Exercise materials Start Marker
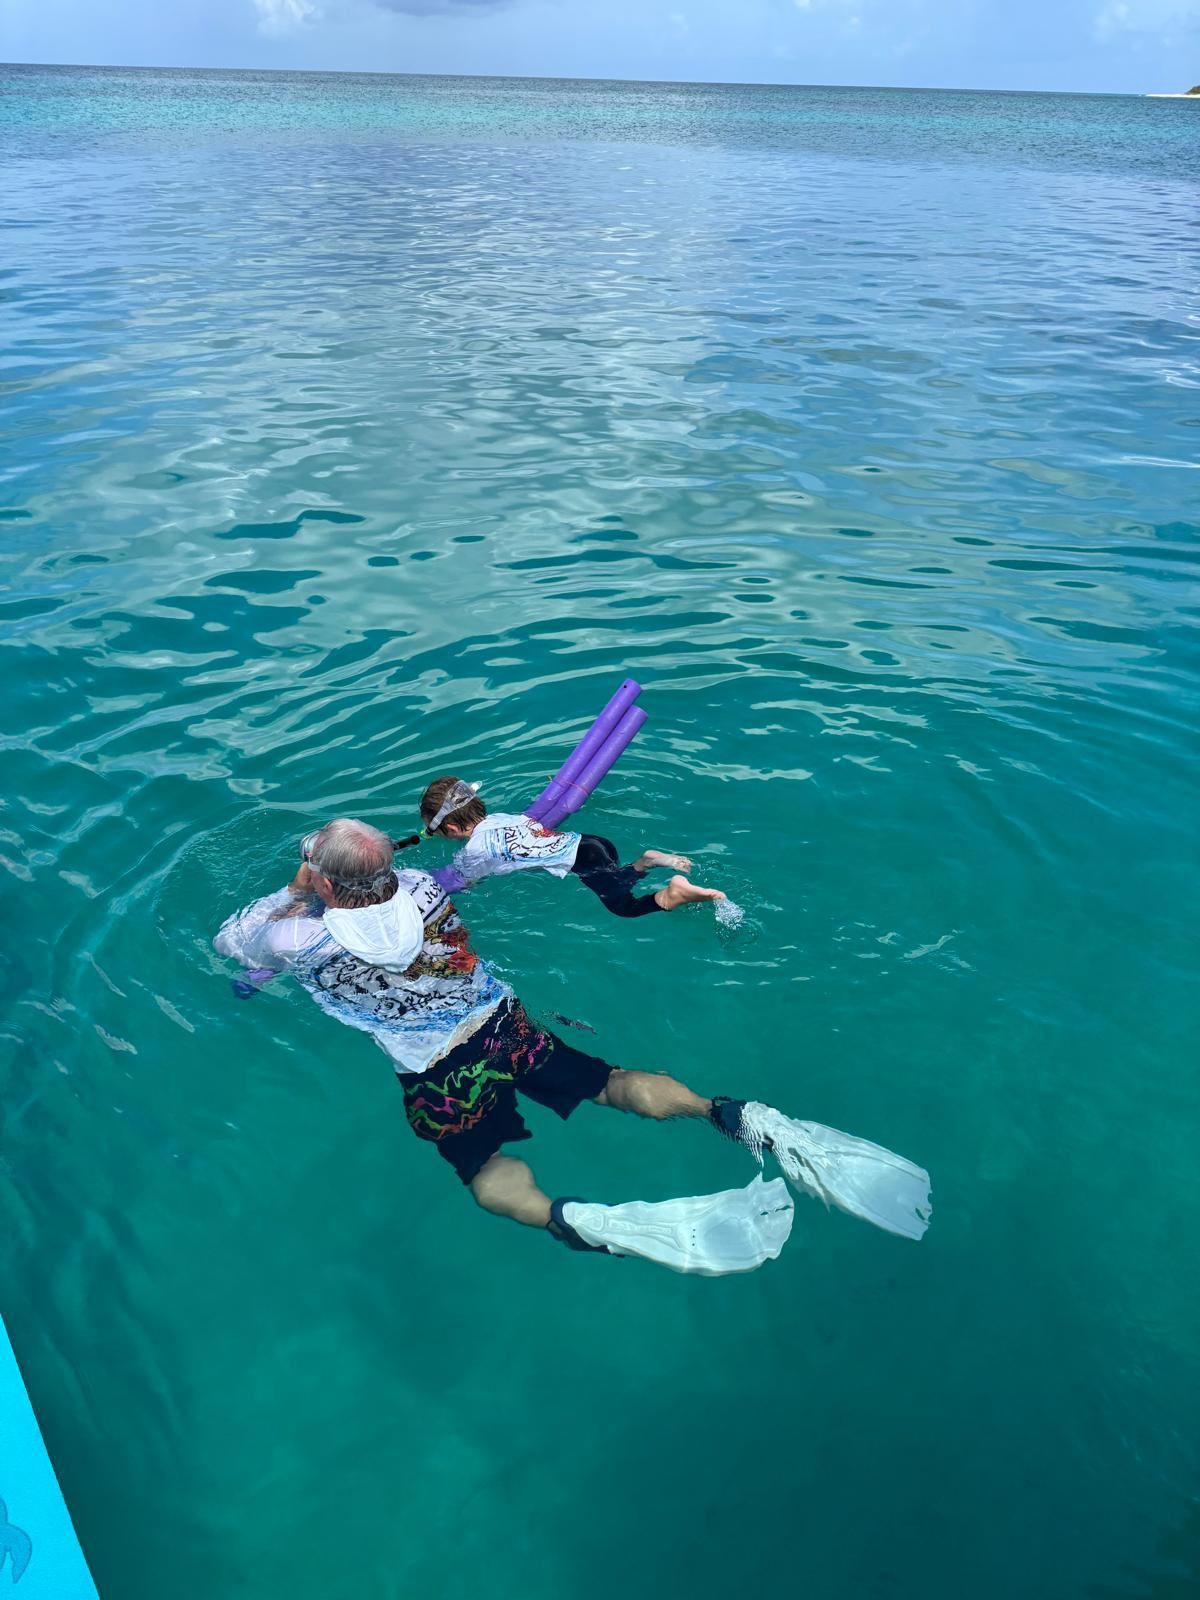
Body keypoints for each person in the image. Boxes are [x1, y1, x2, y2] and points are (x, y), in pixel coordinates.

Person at [213, 819, 932, 1253]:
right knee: (606, 1081)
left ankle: (569, 1218)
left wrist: (299, 887)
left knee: (482, 1166)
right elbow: (395, 888)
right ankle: (729, 1114)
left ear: (332, 885)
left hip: (434, 1071)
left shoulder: (298, 942)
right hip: (503, 1024)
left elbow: (231, 944)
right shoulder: (426, 891)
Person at [418, 775, 725, 917]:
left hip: (583, 860)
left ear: (453, 829)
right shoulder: (499, 818)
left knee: (624, 908)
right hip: (591, 843)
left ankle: (674, 894)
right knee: (616, 879)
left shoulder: (475, 851)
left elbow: (463, 879)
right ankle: (645, 862)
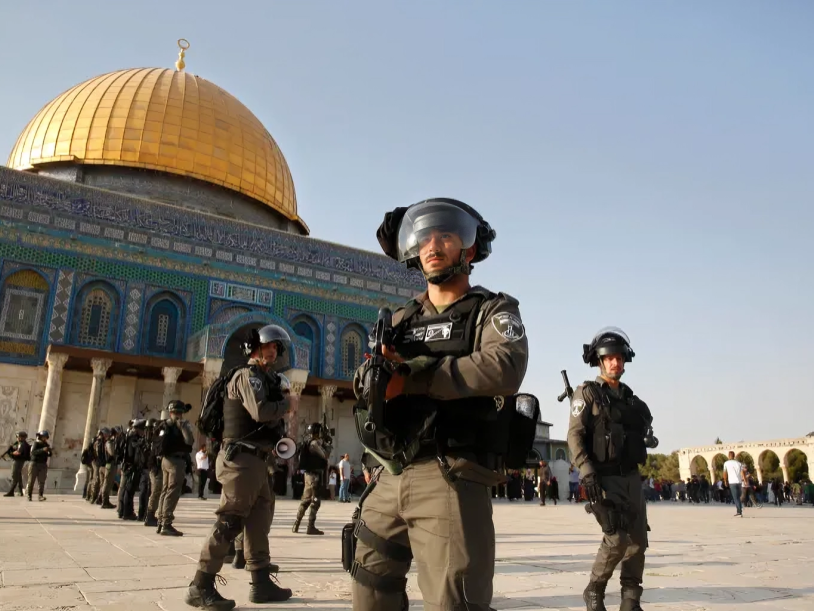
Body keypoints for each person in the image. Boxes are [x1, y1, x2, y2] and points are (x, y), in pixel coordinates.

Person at [350, 198, 529, 610]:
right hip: (388, 473)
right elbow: (367, 379)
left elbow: (504, 366)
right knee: (370, 587)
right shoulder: (400, 320)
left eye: (445, 236)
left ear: (467, 249)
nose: (432, 246)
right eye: (424, 238)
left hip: (449, 474)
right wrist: (373, 379)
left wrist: (415, 376)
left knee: (453, 599)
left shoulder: (491, 310)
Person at [185, 324, 294, 609]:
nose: (274, 351)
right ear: (255, 349)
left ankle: (260, 583)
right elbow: (260, 412)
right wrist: (287, 403)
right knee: (230, 520)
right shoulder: (247, 376)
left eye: (276, 347)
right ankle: (201, 584)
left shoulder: (265, 379)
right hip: (241, 461)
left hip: (257, 461)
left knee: (259, 522)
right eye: (270, 346)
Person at [567, 327, 654, 611]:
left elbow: (643, 426)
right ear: (600, 361)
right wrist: (586, 471)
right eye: (609, 359)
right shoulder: (587, 393)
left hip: (630, 477)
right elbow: (575, 436)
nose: (615, 363)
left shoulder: (630, 398)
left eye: (619, 358)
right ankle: (595, 588)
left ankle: (631, 600)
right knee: (616, 538)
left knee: (638, 542)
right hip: (603, 479)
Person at [156, 400, 195, 536]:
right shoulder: (180, 424)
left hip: (165, 460)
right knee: (173, 491)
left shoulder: (164, 424)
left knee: (165, 490)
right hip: (175, 461)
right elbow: (189, 441)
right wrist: (184, 427)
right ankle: (166, 523)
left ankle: (161, 521)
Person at [292, 423, 328, 535]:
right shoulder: (314, 444)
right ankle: (310, 526)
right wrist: (328, 445)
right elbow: (325, 455)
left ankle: (296, 525)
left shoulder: (307, 443)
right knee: (315, 501)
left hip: (308, 475)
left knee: (306, 500)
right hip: (314, 476)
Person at [27, 430, 52, 501]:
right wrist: (42, 450)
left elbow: (50, 454)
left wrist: (49, 451)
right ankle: (29, 495)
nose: (44, 438)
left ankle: (40, 495)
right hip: (34, 463)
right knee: (31, 480)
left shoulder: (46, 445)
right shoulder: (36, 443)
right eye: (43, 437)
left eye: (45, 437)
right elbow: (33, 452)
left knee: (42, 481)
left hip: (43, 464)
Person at [3, 431, 30, 497]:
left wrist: (11, 453)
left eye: (18, 437)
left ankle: (11, 492)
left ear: (21, 437)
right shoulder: (21, 443)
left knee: (14, 476)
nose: (17, 438)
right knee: (18, 475)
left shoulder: (23, 444)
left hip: (18, 461)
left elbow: (18, 453)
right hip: (19, 461)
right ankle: (20, 491)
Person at [722, 451, 745, 517]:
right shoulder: (739, 463)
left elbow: (724, 473)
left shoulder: (726, 463)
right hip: (739, 482)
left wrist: (725, 481)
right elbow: (742, 473)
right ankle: (739, 510)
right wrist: (743, 479)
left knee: (735, 498)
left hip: (732, 482)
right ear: (734, 456)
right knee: (738, 497)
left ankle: (739, 512)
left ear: (729, 456)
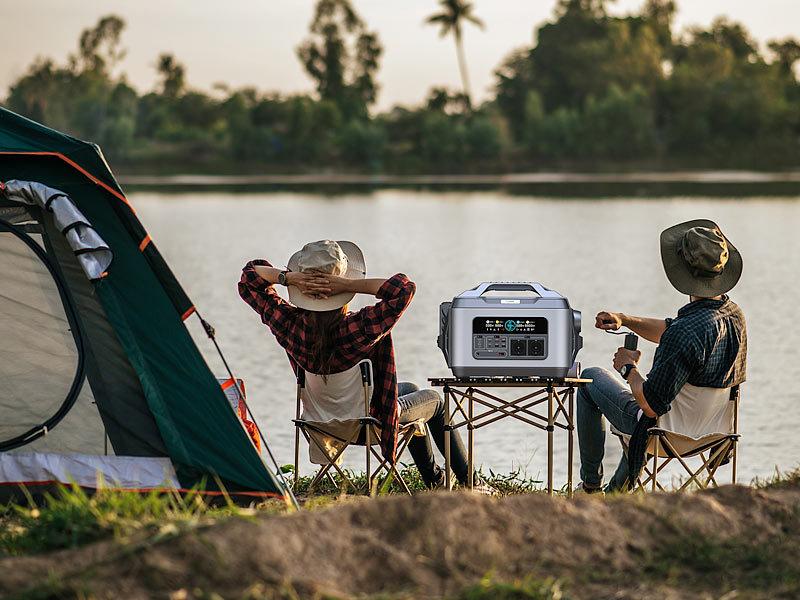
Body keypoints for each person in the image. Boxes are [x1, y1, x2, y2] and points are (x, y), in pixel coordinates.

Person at [238, 239, 493, 493]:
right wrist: (347, 284)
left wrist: (289, 279)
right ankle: (473, 483)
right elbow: (404, 288)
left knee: (410, 388)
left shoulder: (287, 324)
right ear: (341, 289)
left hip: (320, 422)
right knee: (436, 402)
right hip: (370, 424)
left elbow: (250, 277)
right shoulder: (359, 327)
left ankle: (436, 479)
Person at [576, 219, 747, 493]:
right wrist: (625, 320)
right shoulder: (734, 317)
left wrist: (628, 368)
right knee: (651, 408)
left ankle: (590, 488)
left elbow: (650, 405)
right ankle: (615, 495)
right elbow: (671, 330)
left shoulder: (684, 333)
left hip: (665, 435)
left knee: (590, 379)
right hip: (713, 434)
Exercise materials End Marker
- _What you need to do_
Pictures aside, reproduce all of the material above without alteration.

- _Exercise result_
Body keypoints for each person in the image. Boxes are [x1, y1, x2, y2] and points are (x, y), in pixel coordinates.

Person at [213, 819, 932, 1253]:
right knee: (606, 1081)
left ankle: (569, 1218)
left wrist: (299, 887)
left knee: (482, 1166)
right elbow: (395, 888)
right ankle: (729, 1114)
left ear: (332, 885)
left hip: (434, 1071)
left shoulder: (298, 942)
right hip: (503, 1024)
left elbow: (231, 944)
right shoulder: (426, 891)
Person at [418, 775, 725, 917]:
left hip: (583, 860)
left ear: (453, 829)
right shoulder: (499, 818)
left knee: (624, 908)
right hip: (591, 843)
left ankle: (674, 894)
right knee: (616, 879)
left shoulder: (475, 851)
left elbow: (463, 879)
right ankle: (645, 862)
Body keypoints for each person in the image. Boxes are [x1, y1, x2, y2] and points are (x, y), in pixel coordinates.

Person at [350, 198, 529, 610]:
right hip: (388, 473)
right elbow: (367, 379)
left elbow: (504, 366)
right knee: (370, 587)
right shoulder: (400, 320)
left eye: (445, 236)
left ear: (467, 249)
nose: (432, 246)
right eye: (424, 238)
left hip: (449, 474)
right wrist: (373, 379)
left wrist: (415, 376)
left knee: (453, 599)
left shoulder: (491, 310)
Person at [185, 324, 294, 609]:
nose: (274, 351)
right ear: (255, 349)
left ankle: (260, 583)
right elbow: (260, 412)
right wrist: (287, 403)
right knee: (230, 520)
right shoulder: (247, 376)
left eye: (276, 347)
right ankle: (201, 584)
left shoulder: (265, 379)
right hip: (241, 461)
left hip: (257, 461)
left knee: (259, 522)
right eye: (270, 346)
Person at [567, 327, 654, 611]:
left elbow: (643, 426)
right ear: (600, 361)
right wrist: (586, 471)
right eye: (609, 359)
right shoulder: (587, 393)
left hip: (630, 477)
right elbow: (575, 436)
nose: (615, 363)
left shoulder: (630, 398)
left eye: (619, 358)
right ankle: (595, 588)
left ankle: (631, 600)
right knee: (616, 538)
left knee: (638, 542)
right hip: (603, 479)
Person at [156, 400, 195, 536]:
right shoulder: (180, 424)
left hip: (165, 460)
right knee: (173, 491)
left shoulder: (164, 424)
left knee: (165, 490)
right hip: (175, 461)
right elbow: (189, 441)
right wrist: (184, 427)
right ankle: (166, 523)
left ankle: (161, 521)
Person at [292, 423, 328, 535]:
right shoulder: (314, 444)
right ankle: (310, 526)
right wrist: (328, 445)
right elbow: (325, 455)
left ankle: (296, 525)
left shoulder: (307, 443)
right knee: (315, 501)
left hip: (308, 475)
left knee: (306, 500)
right hip: (314, 476)
Person at [27, 430, 52, 501]:
right wrist: (42, 450)
left elbow: (50, 454)
left wrist: (49, 451)
right ankle: (29, 495)
nose: (44, 438)
left ankle: (40, 495)
right hip: (34, 463)
right knee: (31, 480)
left shoulder: (46, 445)
right shoulder: (36, 443)
right eye: (43, 437)
left eye: (45, 437)
right elbow: (33, 452)
left knee: (42, 481)
left hip: (43, 464)
Person at [3, 431, 30, 497]:
left wrist: (11, 453)
left eye: (18, 437)
left ankle: (11, 492)
left ear: (21, 437)
right shoulder: (21, 443)
left knee: (14, 476)
nose: (17, 438)
right knee: (18, 475)
left shoulder: (23, 444)
left hip: (18, 461)
left elbow: (18, 453)
right hip: (19, 461)
right ankle: (20, 491)
Person at [722, 451, 745, 517]:
right shoulder: (739, 463)
left elbow: (724, 473)
left shoulder: (726, 463)
right hip: (739, 482)
left wrist: (725, 481)
right elbow: (742, 473)
right ankle: (739, 510)
right wrist: (743, 479)
left knee: (735, 498)
left hip: (732, 482)
right ear: (734, 456)
right knee: (738, 497)
left ankle: (739, 512)
left ear: (729, 456)
Body keypoints for each person in the image. Boxes are [x1, y1, x2, y2] and points are (x, y), in pixel coordinates.

Person at [238, 239, 493, 493]:
right wrist: (347, 284)
left wrist: (289, 279)
right ankle: (473, 483)
right elbow: (404, 288)
left knee: (410, 388)
left shoulder: (287, 324)
right ear: (341, 289)
left hip: (320, 422)
right knee: (436, 402)
right hip: (370, 424)
left elbow: (250, 277)
right shoulder: (359, 327)
left ankle: (436, 479)
Person at [576, 219, 747, 493]:
right wrist: (625, 320)
right shoulder: (734, 317)
left wrist: (628, 368)
right knee: (651, 408)
left ankle: (590, 488)
left elbow: (650, 405)
right ankle: (615, 495)
right elbow: (671, 330)
left shoulder: (684, 333)
left hip: (665, 435)
left knee: (590, 379)
right hip: (713, 434)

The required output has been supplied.